With the FDA approval of retifanlimab (Zynyz; Incyte) as the first and only first-line treatment for advanced anal cancer, researchers are now focusing on resistance mechanisms and future therapies, according to Sheela Rao, MBBS, MD, FRCP, of The Royal Marsden Hospital.
On May 15, the FDA approved retifanlimab-dlwr (Zynyz; Incyte) in combination with platinum-based chemotherapy for the first-line treatment of adult patients with inoperable locally recurrent or metastatic squamous cell carcinoma of the anal canal. It was also approved as a monotherapy for those whose disease has progressed or who are intolerant to platinum-based chemotherapy.
The approval was supported by data from the phase 3 POD1UM-303/InterAACT2 trial (NCT04472429) and the phase 2 POD1UM-202 trial (NCT03597295), establishing retifanlimab as the first and only FDA-approved first-line treatment for advanced anal cancer.
In an interview with The American Journal of Managed Care®, Sheela Rao, MBBS, MD, FRCP, consultant medical oncologist at The Royal Marsden Hospital and lead investigator of the POD1UM-303/InterAACT 2 trial, discusses the anticipated impact of this approval on clinical practice and the importance of ensuring equitable access. Looking ahead, she also shares key unanswered questions in anal cancer research and outlines directions for future trials.
This transcript was lightly edited; captions were auto-generated.
Transcript
As the first and only FDA-approved first-line treatment for advanced anal cancer, how do you anticipate retifanlimab will impact clinical practice and treatment decision-making?
Obviously, we're very excited about the FDA approval, and I do believe that this is a practice-changing regimen. I would hope that we would be able to deliver this to all patients who meet the eligibility, so any patient in the advanced setting should now be able to receive this combination.
I've just come back from a meeting at ASCO [the American Society of Clinical Oncology Annual Meeting], where we've discussed this broadly with many oncologists. Certainly, once this licensing, we're awaiting, obviously, European licensing and UK subsequently, but certainly for now, within the US, I would say this is on the NCCN [National Comprehensive Cancer Network] guidelines. Obviously, after this approval, the recommendation will be on the NCCN guidelines.
What challenges, if any, do you foresee in ensuring equitable access to retifanlimab, especially in underserved settings?
That's a good question, and something we also addressed at a meeting recently. Some of this, it's about education. It's about patient and physician education, and also ensuring that, if it's not feasible at one center, that there's a hub or another center [where] this can be given.
This is something we're working strongly with oncologists, and something we discussed at a meeting just recently. I would strongly encourage oncologists to reach out to other centers if they believe that they're not able to give it.
Having said that, it is a very straightforward regimen. Therefore, I would hope it should be able to be delivered everywhere. In terms of underserved populations, or in terms of costs, again, this is something that the company [Incyte] is working quite strongly [on], after the FDA approval.
I would hope that, eventually, this is something that should be able to be delivered quite easily in the community center, as well as in the bigger centers. That's certainly what I was led to believe from our recent meetings.

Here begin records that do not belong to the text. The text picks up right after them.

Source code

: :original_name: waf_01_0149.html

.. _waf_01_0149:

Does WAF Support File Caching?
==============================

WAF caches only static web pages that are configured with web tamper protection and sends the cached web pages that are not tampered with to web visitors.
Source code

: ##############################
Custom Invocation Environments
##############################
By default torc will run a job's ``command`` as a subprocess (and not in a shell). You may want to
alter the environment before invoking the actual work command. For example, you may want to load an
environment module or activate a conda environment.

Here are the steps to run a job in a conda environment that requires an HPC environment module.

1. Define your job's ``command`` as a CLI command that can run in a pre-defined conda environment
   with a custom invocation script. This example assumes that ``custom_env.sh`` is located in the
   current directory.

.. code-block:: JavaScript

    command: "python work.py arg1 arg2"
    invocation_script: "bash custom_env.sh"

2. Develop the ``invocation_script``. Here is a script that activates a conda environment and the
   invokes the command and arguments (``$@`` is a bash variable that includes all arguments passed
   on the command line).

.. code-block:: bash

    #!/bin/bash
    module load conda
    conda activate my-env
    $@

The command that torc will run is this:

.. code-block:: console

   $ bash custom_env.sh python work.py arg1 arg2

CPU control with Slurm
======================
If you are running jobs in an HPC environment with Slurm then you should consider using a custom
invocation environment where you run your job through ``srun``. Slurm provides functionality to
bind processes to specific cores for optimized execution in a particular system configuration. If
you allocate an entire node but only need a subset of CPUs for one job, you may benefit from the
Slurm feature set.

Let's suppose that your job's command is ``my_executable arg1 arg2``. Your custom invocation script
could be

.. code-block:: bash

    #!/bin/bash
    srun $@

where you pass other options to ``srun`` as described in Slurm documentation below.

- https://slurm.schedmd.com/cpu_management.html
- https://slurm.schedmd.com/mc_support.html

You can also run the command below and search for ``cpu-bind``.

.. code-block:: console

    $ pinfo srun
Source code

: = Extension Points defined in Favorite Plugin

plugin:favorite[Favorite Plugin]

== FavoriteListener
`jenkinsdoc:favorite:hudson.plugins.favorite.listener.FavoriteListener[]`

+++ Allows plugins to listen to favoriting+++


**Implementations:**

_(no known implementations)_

Looking ahead, what are the most pressing unanswered questions in anal cancer research? Are there any ongoing or upcoming clinical trials you're particularly excited about?
In terms of unmet needs, there's still quite a lot of unmet needs in anal cancer. It's a cancer that, particularly, in the advanced setting, there has been less research [on it] until recently. Obviously, these phase 3 data are really encouraging. Things that we're still answering, even from this trial, that will be important to look at are further translational work and biomarker work to understand if there are particularly exceptional groups.
I think the things to note in this trial were that, actually, the CPS [Combined Positive Score] score of greater than 1 applied to most patients, more than 90% in both arms. There is not a need to correlate that in terms of giving the treatment. We also included patients with metastatic liver disease, and they also seem to get equally good responses. Again, that's not a group that we need to exclude.
But going forward, in terms of unanswered questions, we need to understand what happens next when they do get resistance to the immunotherapy, what we give after that, and that's the subject of further research. We need to understand the biology of what's happening there. We need to understand whether patients, beyond this treatment, what are the next lines of treatment? What is the biology that drives those next lines of treatment?
In terms of in the earlier setting, there are no trials currently with retafanlimab in the earlier setting, but there are trials being planned, etc. It's an area that, clearly, the next steps are potentially to explore whether there is any role for immunotherapy earlier on in the locoregional setting. Those are trials that are in planning.
In terms of the locoregional settings, there's also, obviously, a lot of different questions in anal cancer in that group about how to improve the treatment, how to make sure that the side effects are better, how to ensure the quality of life is better in the early setting, and how to, again, identify patients who may not respond as well to locoregional treatment, who may need more enhanced treatment.
There's a lot of different questions, some around the treatment, some around the biology, but plenty to still explore.